The German state of Bremen’s Audit Committee has highlighted failings in state lottery operator Bremer Toto and Lotto’s (BTL) marketing practices, and flagged a major conflict of interest in its governance.

In its review of state finances for 2019, the committee noted that BTL’s advertising heavily focused on inducements to gamble, with mandatory information warning of the risks of gambling kept to a minimum in its promotions.

This, however, goes against the guidelines set out in the State Treaty on Gambling, and BTL’s duty to support the legislation’s key aims of preventing gambling addiction and ensure customers play only in moderation, the committee pointed out.

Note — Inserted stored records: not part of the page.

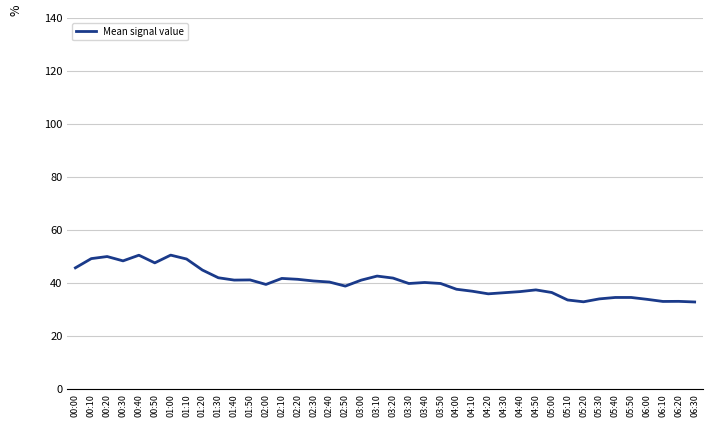

What is the smallest value displayed?

32.9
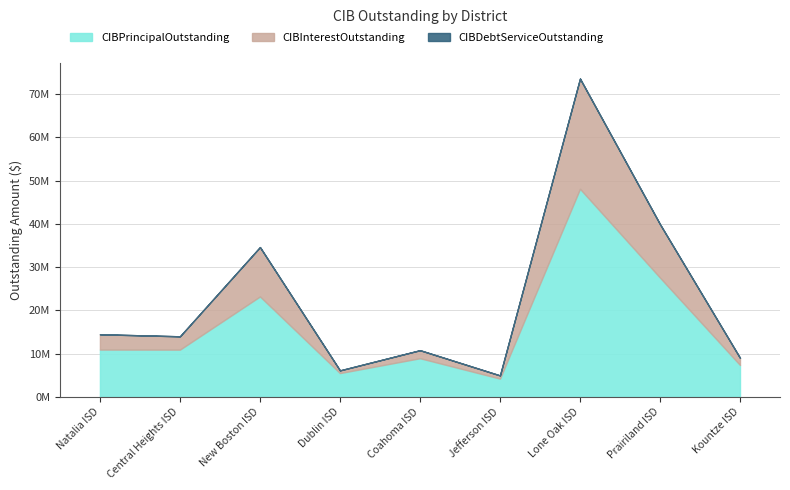

In CIBPrincipalOutstanding, how many points are higher than both neighbors (excluding endpoints)?

3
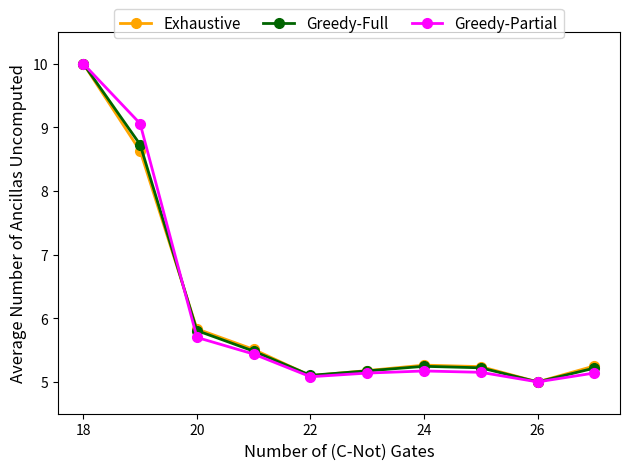

What is the maximum value shown in the chart?

10.0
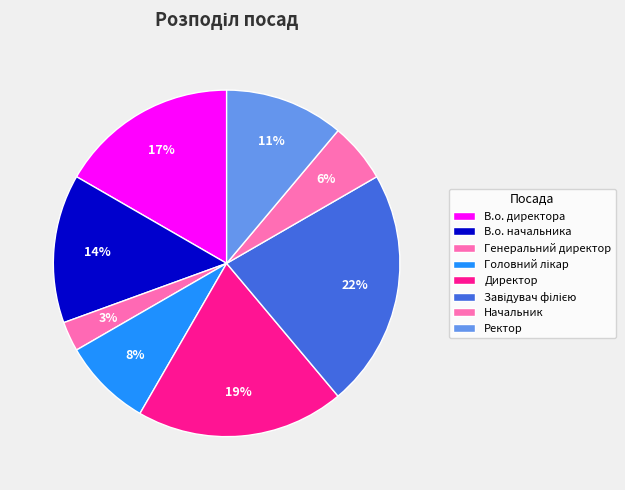

How many segments does this pie chart have?

8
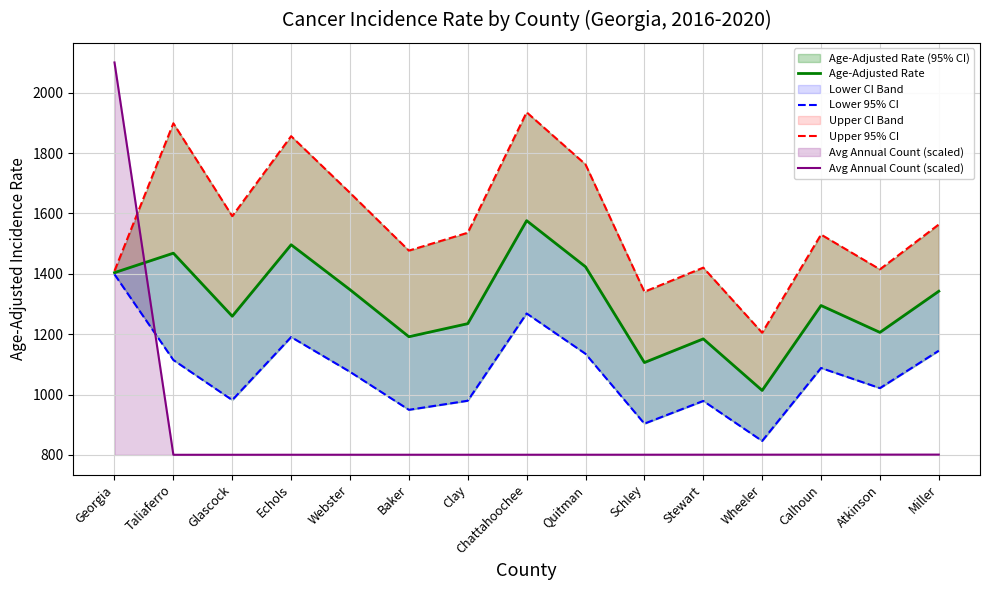

What are all the series names shown in the legend?

Age-Adjusted Rate, Lower 95% CI, Upper 95% CI, Avg Annual Count (scaled)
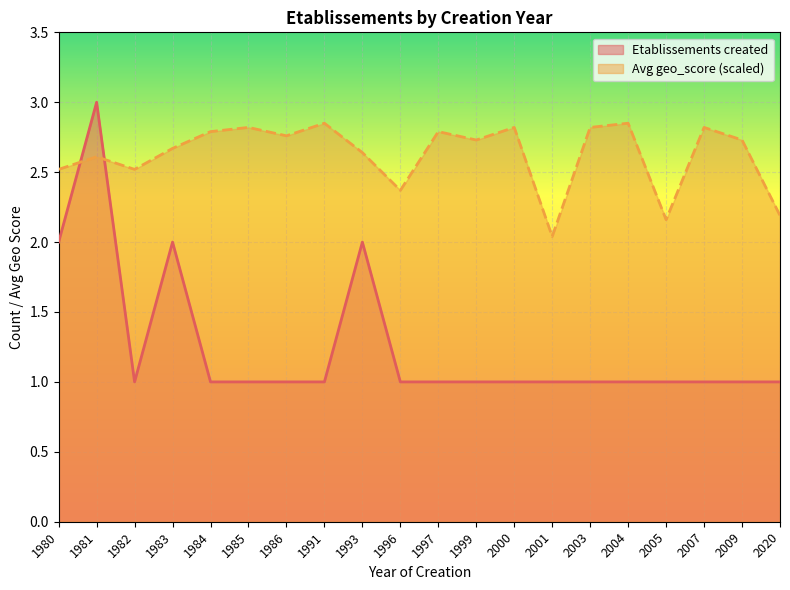

At which category is the sum across all series the highest?

1981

It therefore requested a review of the lottery’s advertising practices. The state Finance Department – which oversees BTL – responded that its duty was to set financial performance goals for investment vehicles such as the lottery, and coordinate efforts to ensure these are met.

However the committee then pointed out that gambling organised for the public interest was not solely governed by financial targets. As the State Treaty dictates that lotteries must uphold its regulatory aims, they are also bound to achieving social and regulatory targets, rather than just generating funding.

While the Finance Department claimed that all advertising had been approved by the state’s Minister of the Interior, this in turn revealed that the minister in question Ulrich Mäurer also served on BTL’s supervisory board. He has since stood down from this board position.

As a result of the concerns raised by the committee, the state parliament has commissioned an inquiry into BTL’s advertising, with a final report to be delivered in October this year.

Such conflicts of interest were flagged in a 2010 Higher Administrative Court ruling, which ordered a clear separation between bodies with oversight for gambling, and those responsible for state finances.

In addition, the Audit Committee also queried the lottery’s failure to comply with state public procurement laws. The committee admitted that with conflicting legal advice, a judicial ruling was necessary to determine whether the BTL constituted a contracting authority – which would mean it is bound to follow procurement laws.

However, it added, due to the nature and purpose of the business, it was “not very convincing” that the lottery failed to apply even basic procurement laws when selecting suppliers and contractors. As it is majority owned by the state of Bremen, the Finance Department has been asked to ensure the lottery follows state legislation related to procurement going forward.